Дорогой Петр Петрович,
Давно собираюсь написать Вам про «На путях», но увлекся сочинением «Огненного ангела» и никак не мог собраться.
Книгу читал с большим интересом и внимательно.
С идеей «Вечного устоя» во многом согласен, и вообще эта статья доставила мне большое удовольствие, хотя к стилю ее должен несколько придраться. В погоне за образностью выражения Вы часто впадаете в цветистость, а цветистость всего на шаг от нагроможденности. Вы часто «поете» и заслушиваетесь себя и тем ненужно затемняете смысл, точно иногда боясь стать простым. Лескова я, к стыду, недостаточно знаю и читал как раз «то, что не надо» — «На ножах» и пр[очее]. Но то, что Вы пишете, зовет к чтению (где можно достать?), и со взглядами на остальных писателей согласен. Блока тоже знаю далеко не всего, но, помня, что Вы мне о нем говорили, не ожидал такого приговора. Знаю и люблю «Розу и крест» и «Двенадцать». Лежит у меня его первый том стихов. Мелькают огоньки, но на каждой странице столько тухлых, затрепанных словечек, такие стереотипные красивости, что не раз хватала досада и хотелось швырнуть эту книгу в корзинку.
В «Религиях Индии» Трубецкой очень пикантно, признаюсь, ново для меня, хотя и не без предвзятости, освещает восточную мораль, но в приеме изложения я вижу ошибку. Трубецкой глубоко верит в каждую букву Писания, и его фундамент сделан не из камня, а из буквы. Поэтому для человека, пускай проникнутого христианской моралью, но не ее цитатами, мысли Трубецкого кажутся золотом, как-то неустойчиво водруженным на глиняные ноги. Только сражаясь на территории и оружием противника, возможно покорять и обращать, иначе ни одна стрела не долетит. Для кого же эта статья написана? Может быть, для тех, которые мыслят, как он, и наперед согласны с каждым словом, которое он скажет? Что же, перед такими декламировать приятно, но можно поставить себе задачу и пошире.
Бицилли нахватался много знаний, блещет словечками, за которыми надо лезть в энциклопедический словарь, но бестолковость его равна только его болтливости. Его статья подобна перепутанным страницам, то из географии, то из истории. Почему? Куда он ведет?
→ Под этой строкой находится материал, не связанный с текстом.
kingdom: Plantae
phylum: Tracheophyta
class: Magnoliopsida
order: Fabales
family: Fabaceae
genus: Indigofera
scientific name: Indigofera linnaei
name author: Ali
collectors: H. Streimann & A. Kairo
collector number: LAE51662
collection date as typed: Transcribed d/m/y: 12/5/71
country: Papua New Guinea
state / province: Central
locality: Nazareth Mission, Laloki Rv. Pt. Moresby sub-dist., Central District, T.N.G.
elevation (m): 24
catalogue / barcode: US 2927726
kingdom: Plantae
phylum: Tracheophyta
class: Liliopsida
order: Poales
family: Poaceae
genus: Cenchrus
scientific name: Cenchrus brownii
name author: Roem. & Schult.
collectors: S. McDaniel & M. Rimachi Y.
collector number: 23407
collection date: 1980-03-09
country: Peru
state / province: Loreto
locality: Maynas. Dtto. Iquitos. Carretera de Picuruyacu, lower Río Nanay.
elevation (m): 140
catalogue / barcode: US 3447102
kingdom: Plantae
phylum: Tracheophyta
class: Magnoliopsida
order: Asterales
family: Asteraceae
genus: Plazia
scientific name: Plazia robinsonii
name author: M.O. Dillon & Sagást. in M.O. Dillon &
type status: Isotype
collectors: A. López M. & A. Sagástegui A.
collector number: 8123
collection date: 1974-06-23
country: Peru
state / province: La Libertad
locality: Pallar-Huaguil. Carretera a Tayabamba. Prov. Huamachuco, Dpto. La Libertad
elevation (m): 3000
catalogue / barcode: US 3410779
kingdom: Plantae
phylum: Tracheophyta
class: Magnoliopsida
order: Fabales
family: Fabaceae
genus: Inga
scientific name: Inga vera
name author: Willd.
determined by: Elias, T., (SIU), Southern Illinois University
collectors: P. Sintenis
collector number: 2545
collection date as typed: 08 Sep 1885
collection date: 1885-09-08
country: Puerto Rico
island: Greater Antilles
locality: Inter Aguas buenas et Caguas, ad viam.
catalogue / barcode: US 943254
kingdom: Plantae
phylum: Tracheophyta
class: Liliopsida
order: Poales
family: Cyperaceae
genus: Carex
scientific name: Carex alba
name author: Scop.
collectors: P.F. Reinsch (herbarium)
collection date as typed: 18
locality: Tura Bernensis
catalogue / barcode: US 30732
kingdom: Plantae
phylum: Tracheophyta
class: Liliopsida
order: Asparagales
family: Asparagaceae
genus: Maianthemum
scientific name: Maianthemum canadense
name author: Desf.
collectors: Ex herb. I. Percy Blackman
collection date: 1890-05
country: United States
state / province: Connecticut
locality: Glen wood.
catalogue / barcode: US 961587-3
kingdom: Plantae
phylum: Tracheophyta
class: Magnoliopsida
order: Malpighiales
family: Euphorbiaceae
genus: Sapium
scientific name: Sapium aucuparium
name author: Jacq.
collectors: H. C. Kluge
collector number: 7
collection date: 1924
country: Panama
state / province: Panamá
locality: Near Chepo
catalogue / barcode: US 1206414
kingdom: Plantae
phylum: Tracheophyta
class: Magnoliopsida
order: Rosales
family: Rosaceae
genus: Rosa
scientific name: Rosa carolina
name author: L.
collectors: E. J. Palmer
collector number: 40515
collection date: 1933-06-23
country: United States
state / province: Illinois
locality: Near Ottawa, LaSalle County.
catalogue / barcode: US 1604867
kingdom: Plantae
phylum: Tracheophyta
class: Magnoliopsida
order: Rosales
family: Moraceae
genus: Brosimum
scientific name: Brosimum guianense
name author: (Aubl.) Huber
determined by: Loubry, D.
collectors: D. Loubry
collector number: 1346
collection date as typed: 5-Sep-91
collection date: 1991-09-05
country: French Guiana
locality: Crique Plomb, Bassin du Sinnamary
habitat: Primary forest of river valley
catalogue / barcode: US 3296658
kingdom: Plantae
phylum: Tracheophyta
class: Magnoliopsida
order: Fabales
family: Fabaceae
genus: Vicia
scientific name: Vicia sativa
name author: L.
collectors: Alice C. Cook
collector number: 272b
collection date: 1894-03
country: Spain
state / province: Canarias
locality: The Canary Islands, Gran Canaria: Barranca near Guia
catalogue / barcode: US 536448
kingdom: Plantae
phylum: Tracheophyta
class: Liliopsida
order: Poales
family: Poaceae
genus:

Читателю непонятно, да, похоже, и автору.
Ну, вот, миленький, — попроси меня дать отзыв, и я сейчас же начну дерзить. Но заверяю Вас, книга читалась с большим интересом, часто вслух, по вечерам, сидя под большой круглой лампой.
<…>
Целую Вас, дорогой, крепко. Напишите, не очень ли Вы рассердились на мои разглагольствования про «На путях». И вообще напишите. Наша дача защищена горами с севера и юга, ветер бывает или с запада или с востока. Первый приносит дождь, второй — ведро. Мы их прозвали «подъевропником» и «евразийцем».
Прозвище скифа принимаю, хотя один чикагский критик, комментируя программу, в которой стояла Скифская сюита, и писал, что «скифы — народ, кочевавший в степях юго-восточной России и известный частыми страданиями дизентерией».
Bourron-Marlotte,
Siene et Marne
25. VIII.1925
<…> О Вас по-прежнему ничего не слышно. Неужели все заедают разговоры, дела и евразийцы. Я шибко пишу балет, сочинил больше половины. Выходит очень до-мажорно[*].
Дочитал брошюру Трубецкого. Идея приятная, но доказательства, я сказал бы, слишком алгебраичны. X=Y, это хорошо, но это алгебра, здесь же иногда надо учитывать, что у «Y» висит хвост, а «X» содержит в себе крест, и т. д. Я хочу сказать, что некоторые обстоятельства у Трубецкого не приняты во внимание, и на них можно возражать[*].